Render the records as a JSON list of strings, one string per line and with blank lines left out, starting at the very first line and ending at the line that contains "Reading right to", with both ends included. Leave out everything after that line.

(TASK MATERIAL Opens)

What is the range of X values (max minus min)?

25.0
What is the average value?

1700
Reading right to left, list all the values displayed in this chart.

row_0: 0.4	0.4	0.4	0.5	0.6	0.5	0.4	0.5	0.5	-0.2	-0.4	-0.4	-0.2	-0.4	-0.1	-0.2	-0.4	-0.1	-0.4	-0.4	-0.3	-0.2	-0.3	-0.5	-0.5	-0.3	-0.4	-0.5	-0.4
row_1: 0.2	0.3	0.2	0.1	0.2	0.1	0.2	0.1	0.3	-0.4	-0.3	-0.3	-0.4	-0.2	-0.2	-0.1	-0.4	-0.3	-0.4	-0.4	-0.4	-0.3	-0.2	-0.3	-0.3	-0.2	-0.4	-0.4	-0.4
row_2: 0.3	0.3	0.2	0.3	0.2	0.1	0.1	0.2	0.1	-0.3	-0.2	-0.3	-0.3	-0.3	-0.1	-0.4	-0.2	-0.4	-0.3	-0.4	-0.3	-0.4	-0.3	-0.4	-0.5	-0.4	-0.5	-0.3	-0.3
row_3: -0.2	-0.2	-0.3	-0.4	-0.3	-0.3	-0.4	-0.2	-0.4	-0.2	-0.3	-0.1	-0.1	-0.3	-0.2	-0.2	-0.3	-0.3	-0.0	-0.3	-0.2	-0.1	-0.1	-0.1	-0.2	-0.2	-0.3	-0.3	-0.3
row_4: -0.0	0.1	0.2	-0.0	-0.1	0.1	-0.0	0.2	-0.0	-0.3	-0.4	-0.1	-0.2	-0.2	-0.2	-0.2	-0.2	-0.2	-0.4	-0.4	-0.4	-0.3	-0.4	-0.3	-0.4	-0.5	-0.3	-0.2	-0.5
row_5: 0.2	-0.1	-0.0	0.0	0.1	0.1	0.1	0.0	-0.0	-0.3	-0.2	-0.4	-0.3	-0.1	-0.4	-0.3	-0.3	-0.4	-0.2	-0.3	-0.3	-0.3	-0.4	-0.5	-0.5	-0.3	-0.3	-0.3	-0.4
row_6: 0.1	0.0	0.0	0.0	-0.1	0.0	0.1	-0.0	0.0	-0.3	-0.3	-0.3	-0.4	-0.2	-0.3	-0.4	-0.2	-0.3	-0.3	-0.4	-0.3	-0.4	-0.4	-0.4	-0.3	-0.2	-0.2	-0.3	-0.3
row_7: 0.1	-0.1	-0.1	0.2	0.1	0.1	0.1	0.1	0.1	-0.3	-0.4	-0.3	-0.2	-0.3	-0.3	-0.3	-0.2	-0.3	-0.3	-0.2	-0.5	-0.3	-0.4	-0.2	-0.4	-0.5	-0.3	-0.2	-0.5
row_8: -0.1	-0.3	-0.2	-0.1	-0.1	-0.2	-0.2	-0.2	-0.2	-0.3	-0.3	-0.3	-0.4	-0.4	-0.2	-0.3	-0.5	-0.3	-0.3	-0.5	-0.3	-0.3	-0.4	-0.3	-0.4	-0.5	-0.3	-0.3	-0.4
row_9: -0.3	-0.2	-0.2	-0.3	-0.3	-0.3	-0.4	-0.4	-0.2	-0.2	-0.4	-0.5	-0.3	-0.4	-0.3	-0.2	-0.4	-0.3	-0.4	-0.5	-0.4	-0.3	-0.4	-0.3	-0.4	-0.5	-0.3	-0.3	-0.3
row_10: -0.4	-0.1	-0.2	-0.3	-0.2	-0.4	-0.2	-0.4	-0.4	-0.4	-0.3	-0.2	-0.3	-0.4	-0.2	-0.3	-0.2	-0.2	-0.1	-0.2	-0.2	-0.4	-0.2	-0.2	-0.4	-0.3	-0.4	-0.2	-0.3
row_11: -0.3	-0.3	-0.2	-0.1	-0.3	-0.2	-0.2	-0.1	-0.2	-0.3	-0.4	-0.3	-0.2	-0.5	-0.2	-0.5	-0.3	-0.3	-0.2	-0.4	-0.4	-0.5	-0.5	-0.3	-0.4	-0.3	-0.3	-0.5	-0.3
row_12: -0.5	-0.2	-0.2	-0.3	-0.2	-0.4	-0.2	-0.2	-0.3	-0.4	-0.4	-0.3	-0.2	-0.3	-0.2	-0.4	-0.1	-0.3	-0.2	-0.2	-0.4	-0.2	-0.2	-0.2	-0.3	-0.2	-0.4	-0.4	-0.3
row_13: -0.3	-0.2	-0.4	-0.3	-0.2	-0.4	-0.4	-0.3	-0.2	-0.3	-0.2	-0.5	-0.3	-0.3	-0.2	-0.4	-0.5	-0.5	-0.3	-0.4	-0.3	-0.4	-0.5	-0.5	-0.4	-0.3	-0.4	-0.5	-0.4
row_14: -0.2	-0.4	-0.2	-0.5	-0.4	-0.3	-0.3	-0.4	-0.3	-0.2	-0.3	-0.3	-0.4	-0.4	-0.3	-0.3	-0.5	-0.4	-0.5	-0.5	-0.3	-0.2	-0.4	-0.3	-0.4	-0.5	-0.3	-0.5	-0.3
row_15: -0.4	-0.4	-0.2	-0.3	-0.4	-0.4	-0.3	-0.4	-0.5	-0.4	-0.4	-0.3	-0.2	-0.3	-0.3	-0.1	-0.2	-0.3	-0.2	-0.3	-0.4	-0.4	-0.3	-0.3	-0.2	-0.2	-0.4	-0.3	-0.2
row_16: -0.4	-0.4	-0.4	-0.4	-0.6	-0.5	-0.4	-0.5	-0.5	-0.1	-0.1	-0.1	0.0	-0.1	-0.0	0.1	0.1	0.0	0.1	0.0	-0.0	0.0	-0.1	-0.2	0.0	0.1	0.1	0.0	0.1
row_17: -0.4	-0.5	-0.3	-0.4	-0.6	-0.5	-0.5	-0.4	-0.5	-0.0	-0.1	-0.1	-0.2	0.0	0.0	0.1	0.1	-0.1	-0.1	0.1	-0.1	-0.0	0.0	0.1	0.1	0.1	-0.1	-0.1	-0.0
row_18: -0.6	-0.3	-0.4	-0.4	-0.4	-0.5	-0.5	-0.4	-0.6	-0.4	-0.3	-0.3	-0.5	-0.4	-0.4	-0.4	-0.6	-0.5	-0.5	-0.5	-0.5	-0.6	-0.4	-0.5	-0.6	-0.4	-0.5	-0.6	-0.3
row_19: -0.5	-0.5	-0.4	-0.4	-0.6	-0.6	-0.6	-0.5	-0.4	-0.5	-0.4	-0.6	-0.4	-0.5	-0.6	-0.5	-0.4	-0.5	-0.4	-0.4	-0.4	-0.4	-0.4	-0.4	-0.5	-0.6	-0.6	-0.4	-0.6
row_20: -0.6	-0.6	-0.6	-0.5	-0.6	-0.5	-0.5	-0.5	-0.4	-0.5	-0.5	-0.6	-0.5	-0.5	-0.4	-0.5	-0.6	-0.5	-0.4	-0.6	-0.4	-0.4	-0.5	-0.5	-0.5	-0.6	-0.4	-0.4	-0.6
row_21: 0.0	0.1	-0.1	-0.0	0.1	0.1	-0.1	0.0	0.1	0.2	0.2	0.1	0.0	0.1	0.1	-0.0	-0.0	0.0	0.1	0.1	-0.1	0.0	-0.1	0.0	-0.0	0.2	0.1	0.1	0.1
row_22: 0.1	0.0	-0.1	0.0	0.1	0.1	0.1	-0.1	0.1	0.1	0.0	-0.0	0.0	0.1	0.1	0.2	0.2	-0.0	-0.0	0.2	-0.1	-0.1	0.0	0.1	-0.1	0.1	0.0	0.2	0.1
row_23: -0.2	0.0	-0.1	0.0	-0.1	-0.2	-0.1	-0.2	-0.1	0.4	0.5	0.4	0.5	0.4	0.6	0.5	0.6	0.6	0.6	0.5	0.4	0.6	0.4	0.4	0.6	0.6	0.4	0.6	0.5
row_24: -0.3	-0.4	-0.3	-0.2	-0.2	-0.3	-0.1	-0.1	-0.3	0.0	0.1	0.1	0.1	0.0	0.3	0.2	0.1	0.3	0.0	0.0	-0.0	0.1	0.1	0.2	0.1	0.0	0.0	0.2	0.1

(TASK MATERIAL Closes)

** TASK ANSWER **
[
  "What is the range of X values (max minus min)?",
  "25.0",
  "What is the average value?",
  "1700",
  "Reading right to left, list all the values displayed in this chart."
]